### [Task objective]
Pull the text lines out of all the records and reproduce each one verbatim, omitting the pictures from your answer.

--- Data for processing ---

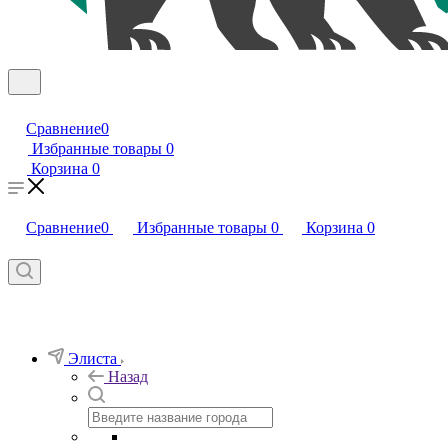
Сравнение
0
Избранные товары
0
Корзина
0
Сравнение
0
Избранные товары
0
Корзина
0
Элиста
Назад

---

### [Task answer]
Сравнение
0
Избранные товары
0
Корзина
0
Сравнение
0
Избранные товары
0
Корзина
0
Элиста
Назад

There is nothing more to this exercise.